The Play Forum is a collection of voices from parents and people in the toy and children’s entertainment industries. Read what’s on their minds, and join the conversation.
When I was 11 years-old, my parents could not keep me inside the house. Hot, cold, rain, or shine, as soon as homework was done, I would run outside and meet my neighborhood friends. I don’t remember exactly what we would do, but it did not matter. We wanted to play. We wanted fresh air, our bicycles, and each other. Today, it seems almost impossible to get my 11 year-old son outside or playing with anything that is not electronic.
I think it’s because playing outside or with anything that is not electronic seems so “old fashioned” to kids these days. Our new age kids are addicted to their electronics. Whether the game is on a tablet, handheld, or hooked up to a television, my oldest son is connected to it and wired in. It’s really starting to drive me bananas. Too much gaming is not good for children. Children need to be active, and need to use their imaginations; playing outside and enjoying the fresh air and socializing face to face with other kids is a must. Seems so simple, right?
Well, not so easy these days. Not when you have a tween that prefers to socialize and play via social on-line gaming websites. The only way my tween seems to want to hangout these days is by communicating with his other friends in imaginary worlds and via a chat screen.
So I did the mean mom thing, and I placed limits on just how much time my son can spend on a computer, handheld, or other electronic mobile device. After doing a little research, I read that two hours per day is the recommended cap for kids to play with electronics. The rest of the time should be devoted to active play or imaginative play. Hopefully both. When I broke the new rules to him he nearly had a fit. I kept the conversation short and told him he now has more things he can do with his time. He can draw, build, create, do jumping jacks around the living room if he so chooses. Just get moving, and playing.

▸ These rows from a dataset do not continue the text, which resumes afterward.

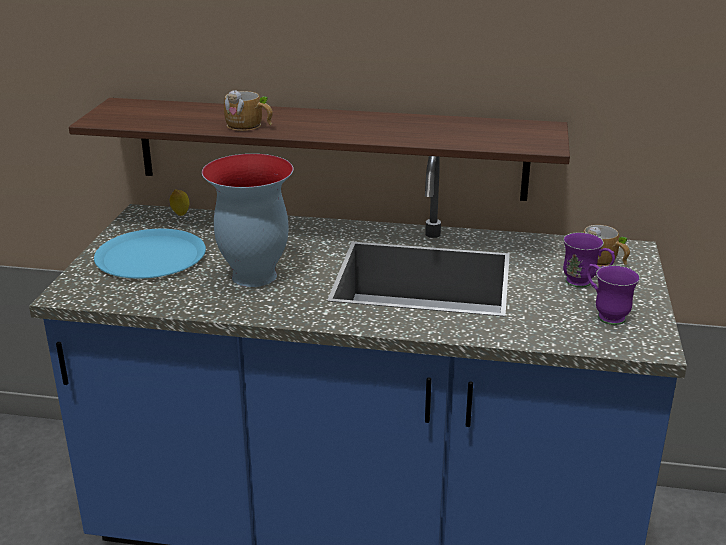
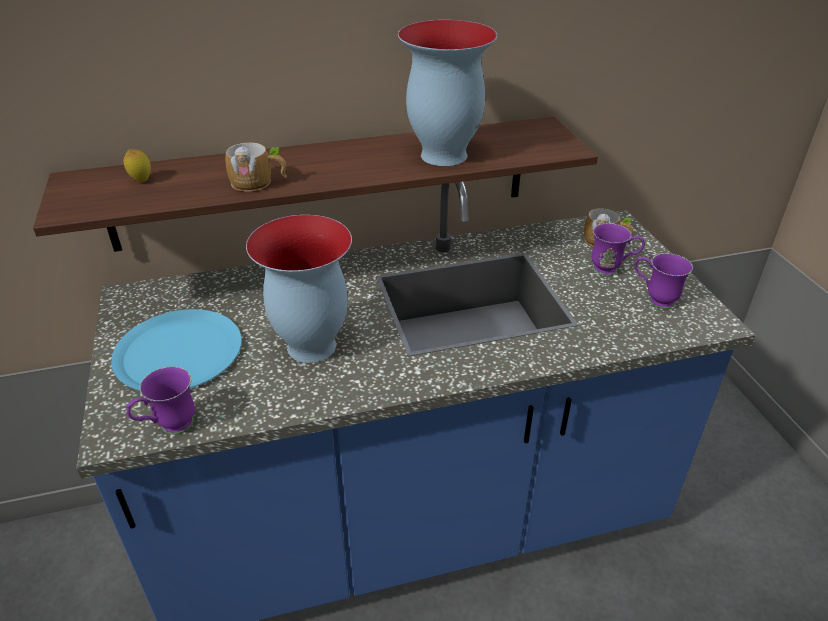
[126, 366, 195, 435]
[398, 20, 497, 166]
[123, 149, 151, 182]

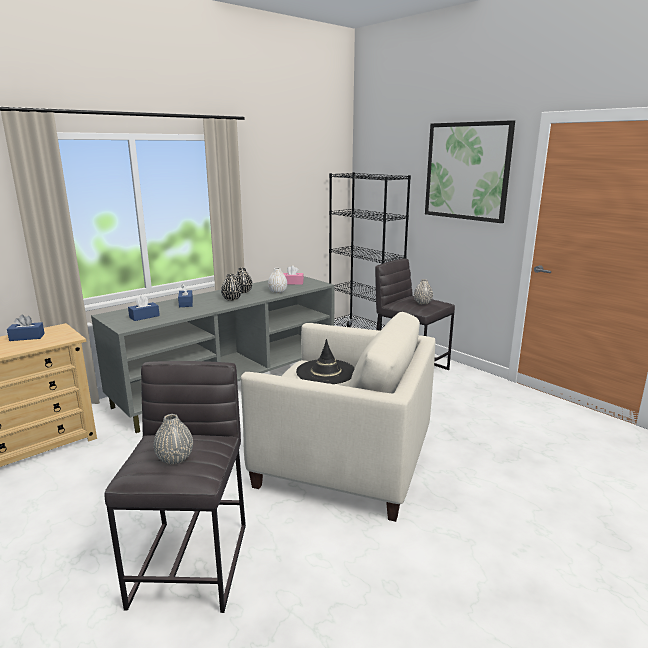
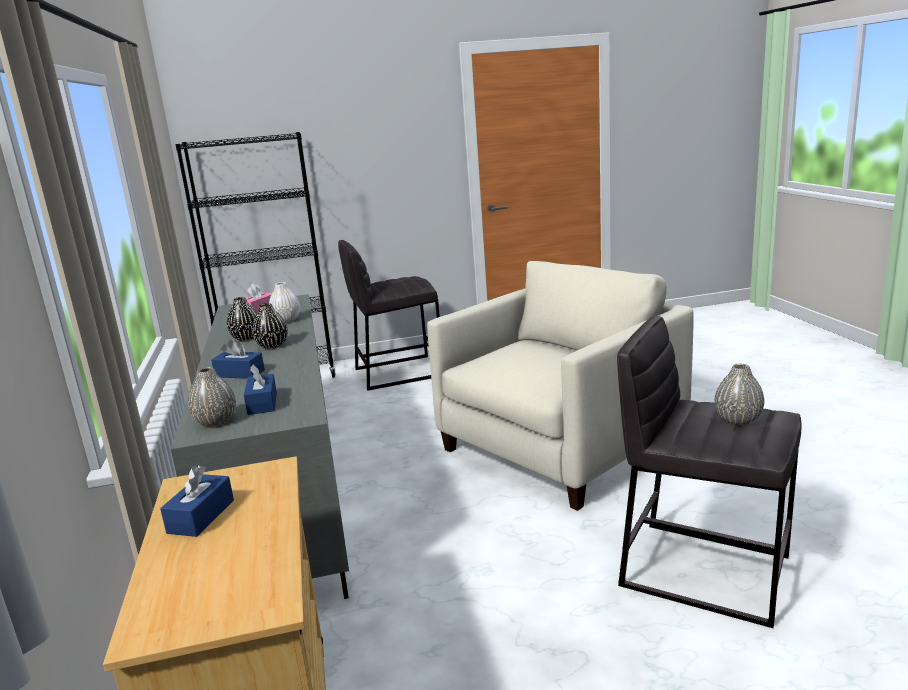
[296, 339, 355, 384] (first image)
[425, 120, 515, 223] (first image)
[188, 367, 236, 427]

It’s been two months since I instituted this new rule. I wish I could say that he resisted only at first. Nope. He still complains when I tell him his two hours is up. But I’m okay with it. When he is outside tossing a football, chasing his friends, or riding his bike, I see he is having good old-fashioned fun. The fun continues indoors too. We bought some new board games and I started setting them out on rainy days or if it was too hot to be outside. We have Checkers, Scrabble, Chess, and other games. Turns out, board games are not so boring either. My son and our neighbor had a few checkers tournaments this summer and they had fun. I noticed eye contact, laughing, and conversations. You can’t do that communicating with avatars on a screen.
Turns out that good old-fashioned play time is still a hit among kids–imagine that?!